▸ Document source:
>>>

De plus, les investisseurs devront remettre en question certaines de leurs hypothèses de longue date. Ce processus d'introspection peut conduire à quelques conclusions désagréables.
Les États-Unis moins attractifs en tant qu'investissement à long terme
La baisse des actions américaines a été plus importante qu'ailleurs, car elles partaient d'un niveau de valorisation plus élevé. Mais cette prime n'a pas été entièrement résorbée, et elle pourrait devoir l'être si les investisseurs réévaluent la capacité des entreprises américaines à générer des rendements élevés sur le long terme.Après tout, les droits de douane diminuent la croissance économique en réduisant l'efficacité, tandis que l'environnement politique américain peut être intrinsèquement imprévisible sous un exécutif énergique et un législatif et un judiciaire plus dociles.
La hausse des rendements obligataires américains suggère que les marchés réévaluent le statut de valeur refuge de la dette publique américaine. En général, les investisseurs se ruent sur les bons du Trésor américain en période d'incertitude. Mais cette fois-ci, la situation semble différente, compte tenu du risque encore improbable mais sérieux que l'administration Trump prenne des mesures vraiment extrêmes, comme limoger le président de la Fed, imposer une taxe sur les bons du Trésor ou convertir de force la dette américaine en titres à plus longue échéance.

<<<

▸ Données à examiner:
>>>

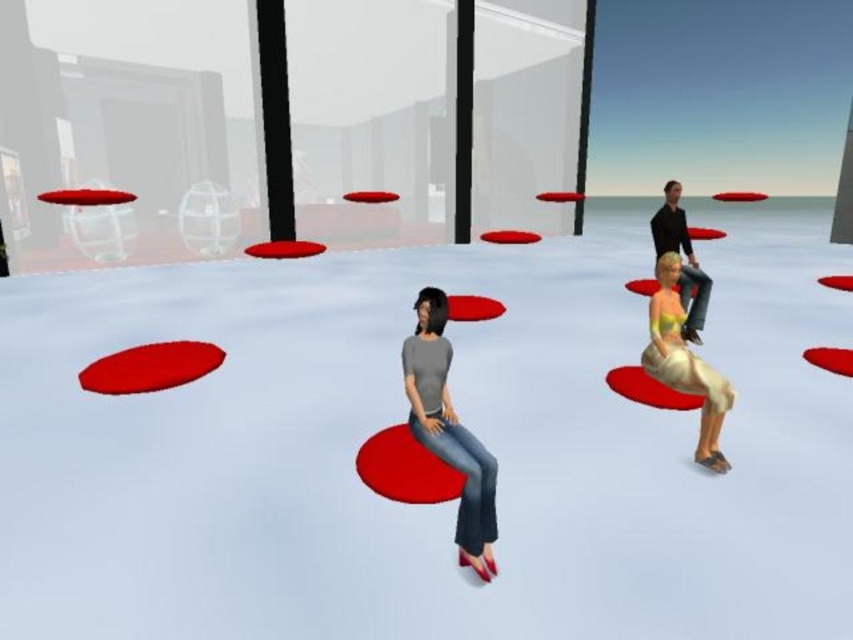
You are an avatar in the virtual environment and need to sit on the beige fabric cushion at right. Considering the size of your avatar, which is designed to fit the matte black shirt at upper right, will the cushion be large enough for you to sit comfortably?

The beige fabric cushion at right has a smaller width than the matte black shirt at upper right. Since the avatar is designed to fit the matte black shirt at upper right, the cushion may not be large enough for comfortable seating.

You are an avatar in this virtual environment and need to determine the relative height of the two avatars wearing the matte gray shirt at center and the matte black shirt at upper right. Which avatar is shorter?

The matte gray shirt at center is shorter than the matte black shirt at upper right.

You are an avatar in the virtual environment and want to sit on the beige fabric cushion at right. Which direction should you move from the matte gray shirt at center to reach it?

The beige fabric cushion at right is to the right of the matte gray shirt at center, so you should move to the right from the matte gray shirt at center to reach it.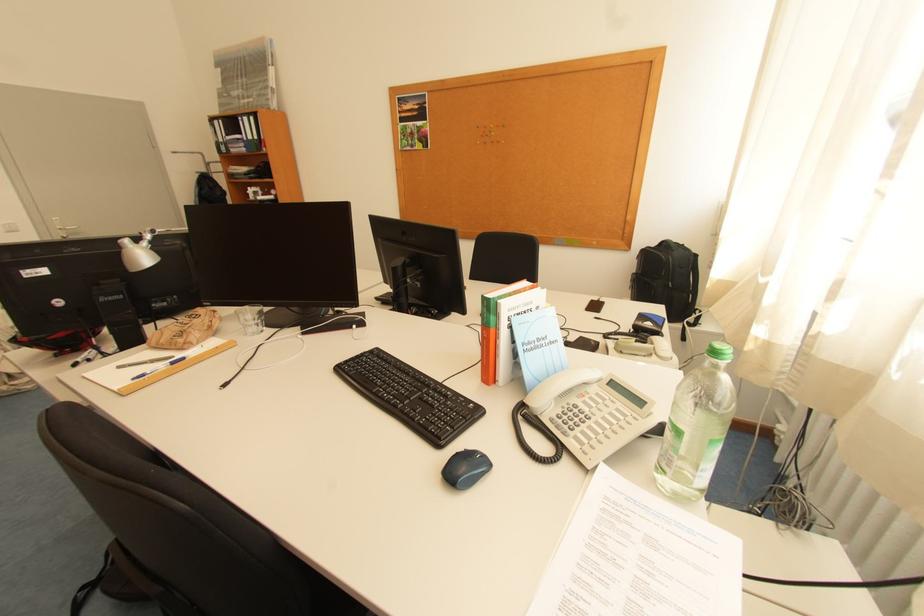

<<<

▸ Objectif de l'exercice:
D'après le document source, sur quoi les investisseurs se ruent-ils en général en période d'incertitude ? Répondez, s'il vous plaît, en une phrase.

▸ Réponse attendue:
Ils se ruent en général sur les bons du Trésor américain.